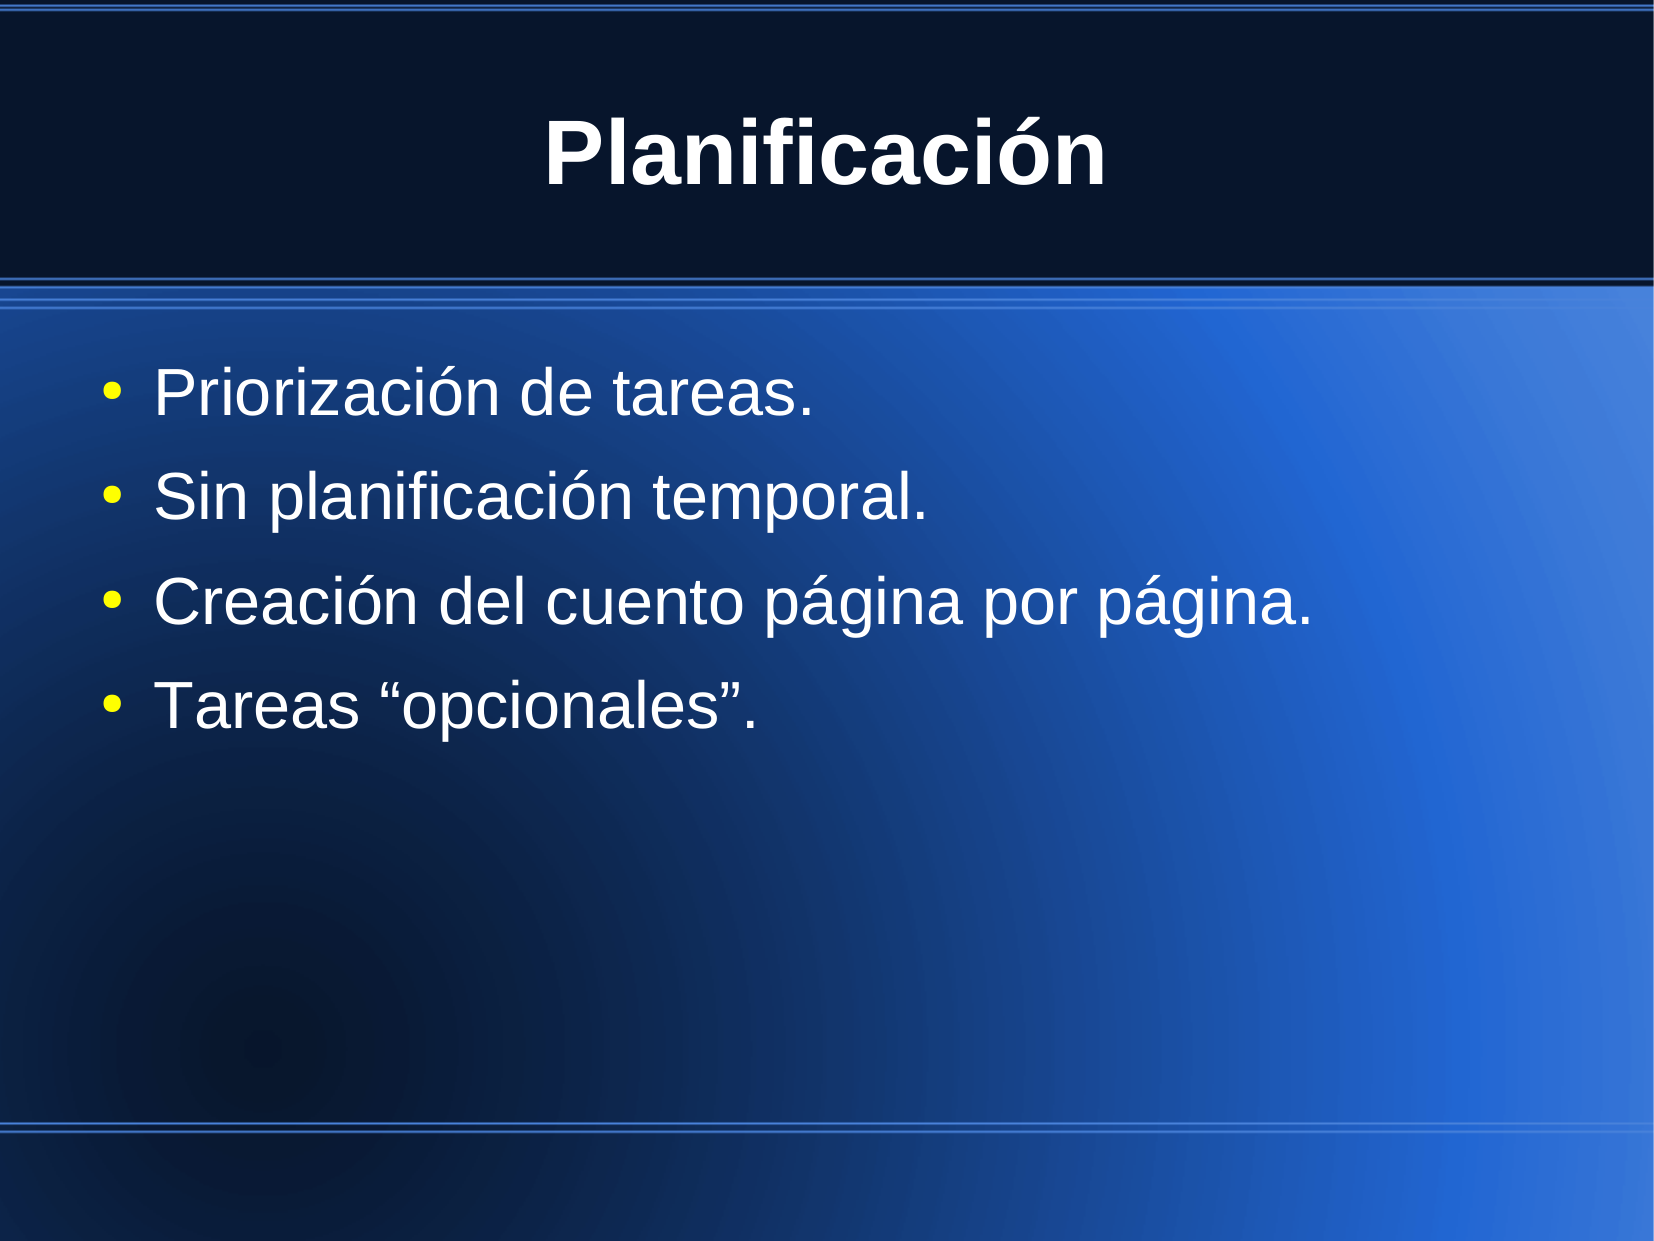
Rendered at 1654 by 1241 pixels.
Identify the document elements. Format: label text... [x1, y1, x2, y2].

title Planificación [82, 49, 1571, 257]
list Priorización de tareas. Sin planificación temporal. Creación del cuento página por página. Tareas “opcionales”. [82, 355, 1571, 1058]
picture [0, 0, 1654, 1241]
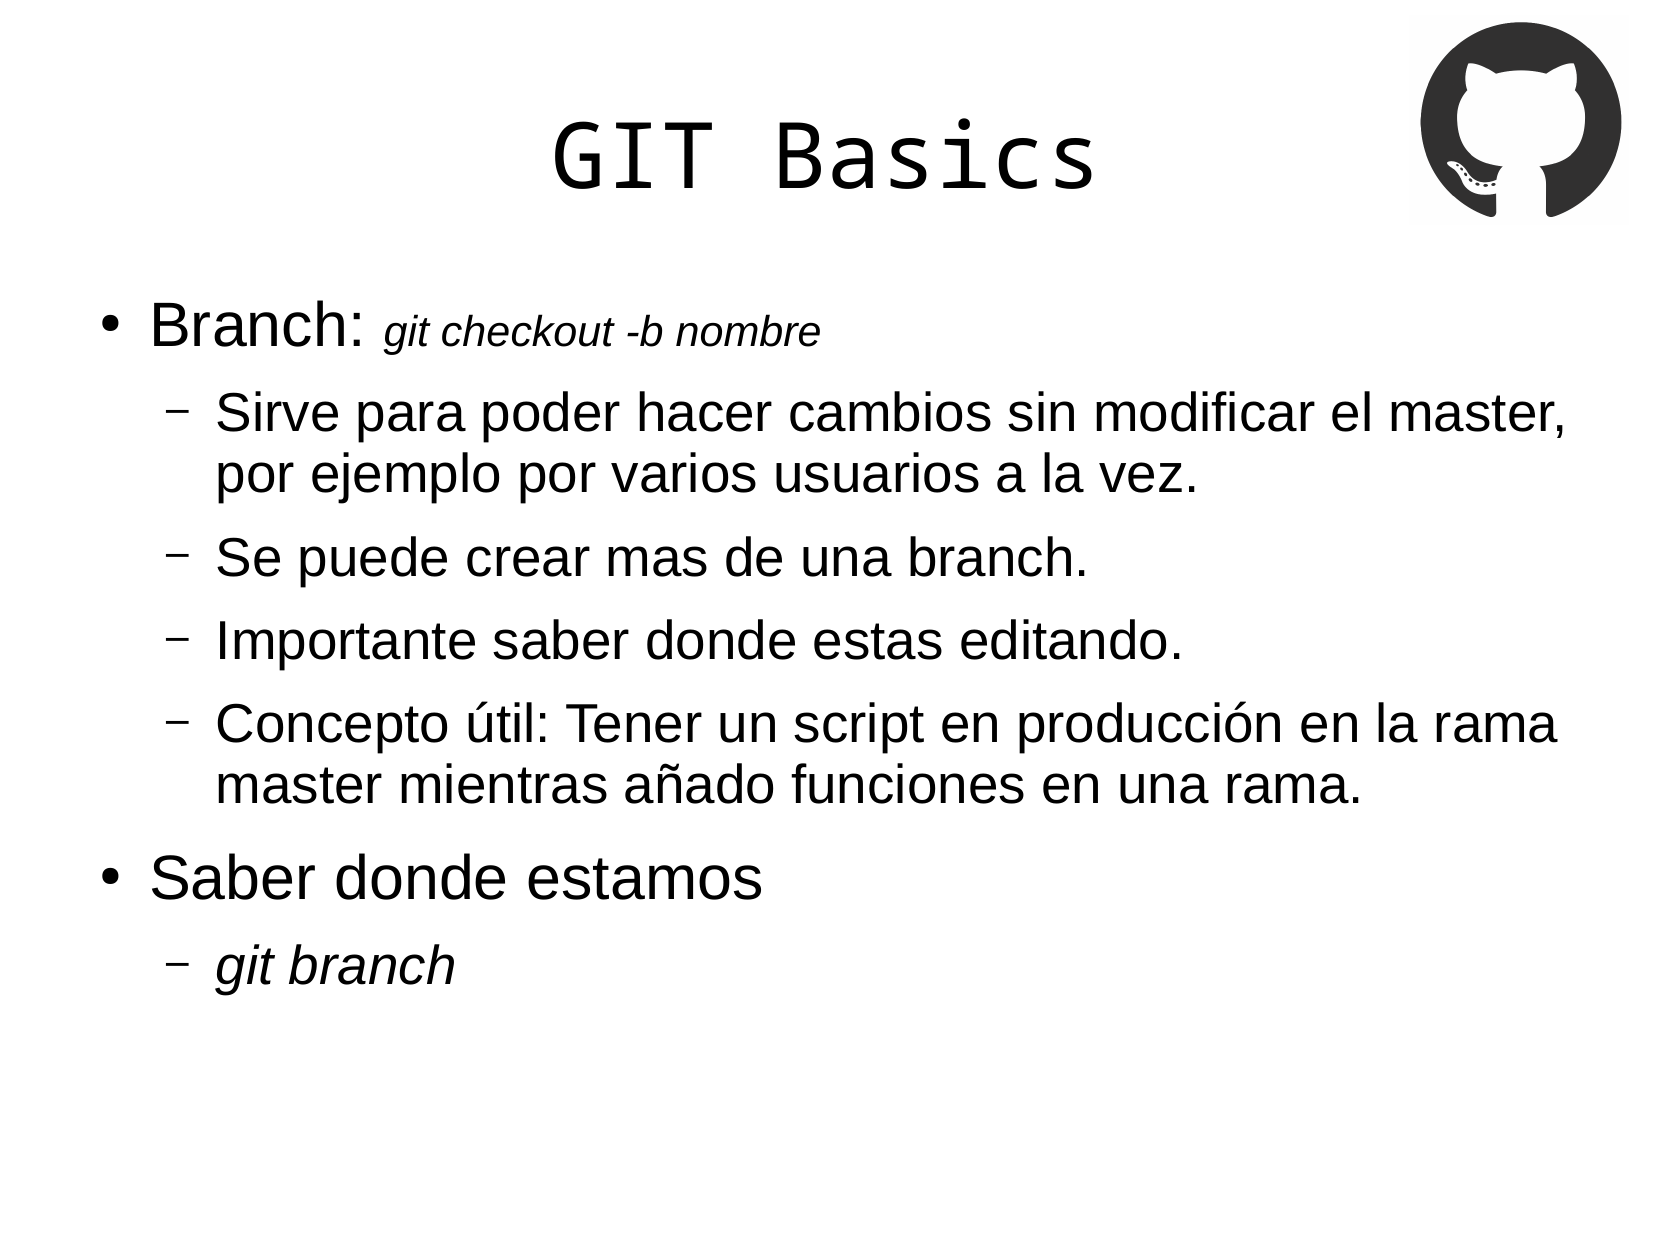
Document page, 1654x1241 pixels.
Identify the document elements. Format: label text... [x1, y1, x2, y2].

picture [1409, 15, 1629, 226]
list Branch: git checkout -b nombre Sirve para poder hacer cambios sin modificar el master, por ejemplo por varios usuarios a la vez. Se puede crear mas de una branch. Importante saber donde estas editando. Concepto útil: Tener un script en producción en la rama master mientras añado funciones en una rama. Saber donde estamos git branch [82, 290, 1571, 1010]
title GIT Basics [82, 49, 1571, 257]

————————

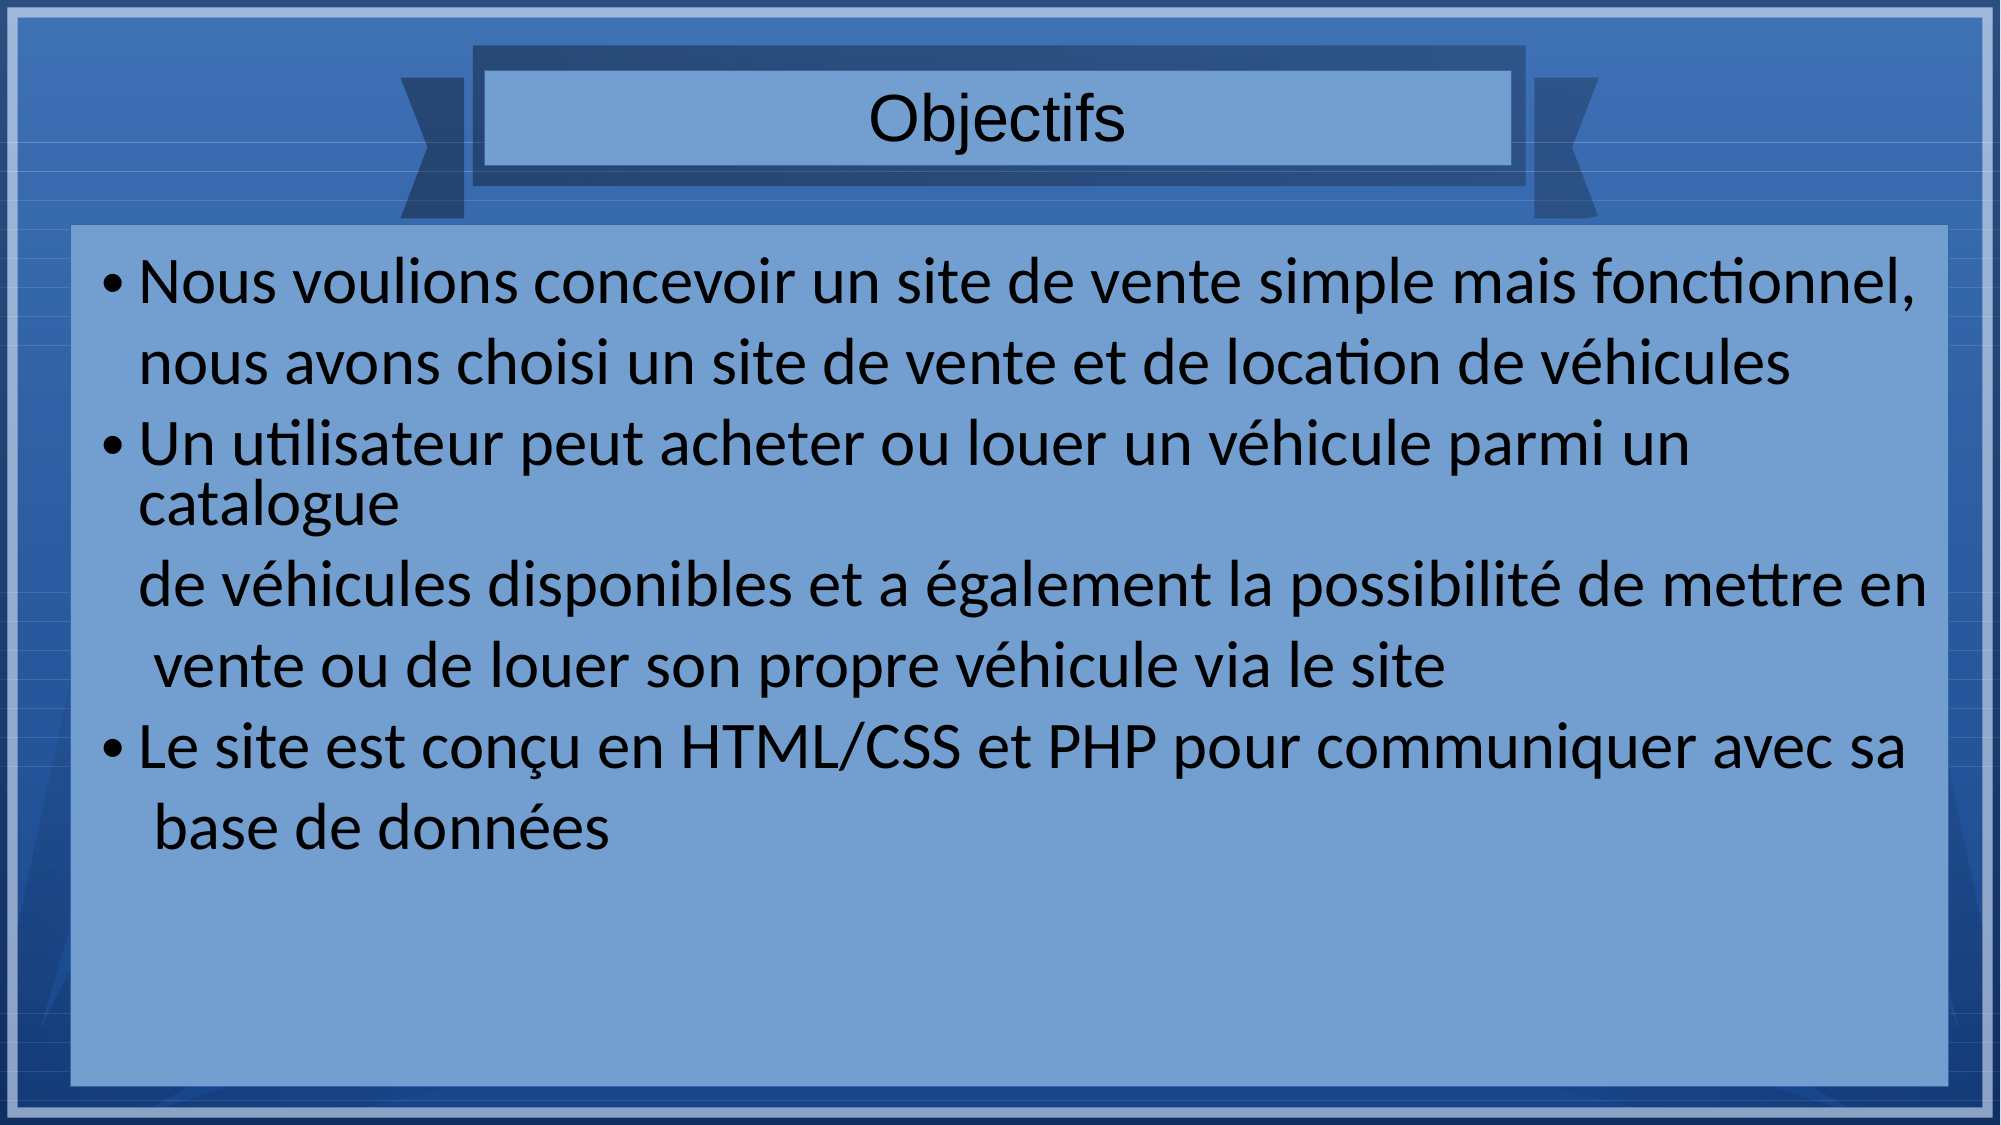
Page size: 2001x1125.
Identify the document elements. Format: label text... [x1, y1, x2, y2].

————————

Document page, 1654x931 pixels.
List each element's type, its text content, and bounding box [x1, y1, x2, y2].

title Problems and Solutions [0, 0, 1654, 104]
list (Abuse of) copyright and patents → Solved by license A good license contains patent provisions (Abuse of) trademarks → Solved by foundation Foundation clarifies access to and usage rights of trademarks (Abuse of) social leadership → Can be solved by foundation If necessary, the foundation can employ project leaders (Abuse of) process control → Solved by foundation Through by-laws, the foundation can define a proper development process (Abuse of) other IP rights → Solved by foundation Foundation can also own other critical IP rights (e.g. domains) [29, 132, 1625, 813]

————————

**Exercise instructions:** Copy out, word for word, the lines of the material above from the one containing "Document page, 1654x931 pixels." through the one containing "list (Abuse of)", with both of those lines included.

**Written solution:**
Document page, 1654x931 pixels.
List each element's type, its text content, and bounding box [x1, y1, x2, y2].

title Problems and Solutions [0, 0, 1654, 104]
list (Abuse of) copyright and patents → Solved by license A good license contains patent provisions (Abuse of) trademarks → Solved by foundation Foundation clarifies access to and usage rights of trademarks (Abuse of) social leadership → Can be solved by foundation If necessary, the foundation can employ project leaders (Abuse of) process control → Solved by foundation Through by-laws, the foundation can define a proper development process (Abuse of) other IP rights → Solved by foundation Foundation can also own other critical IP rights (e.g. domains) [29, 132, 1625, 813]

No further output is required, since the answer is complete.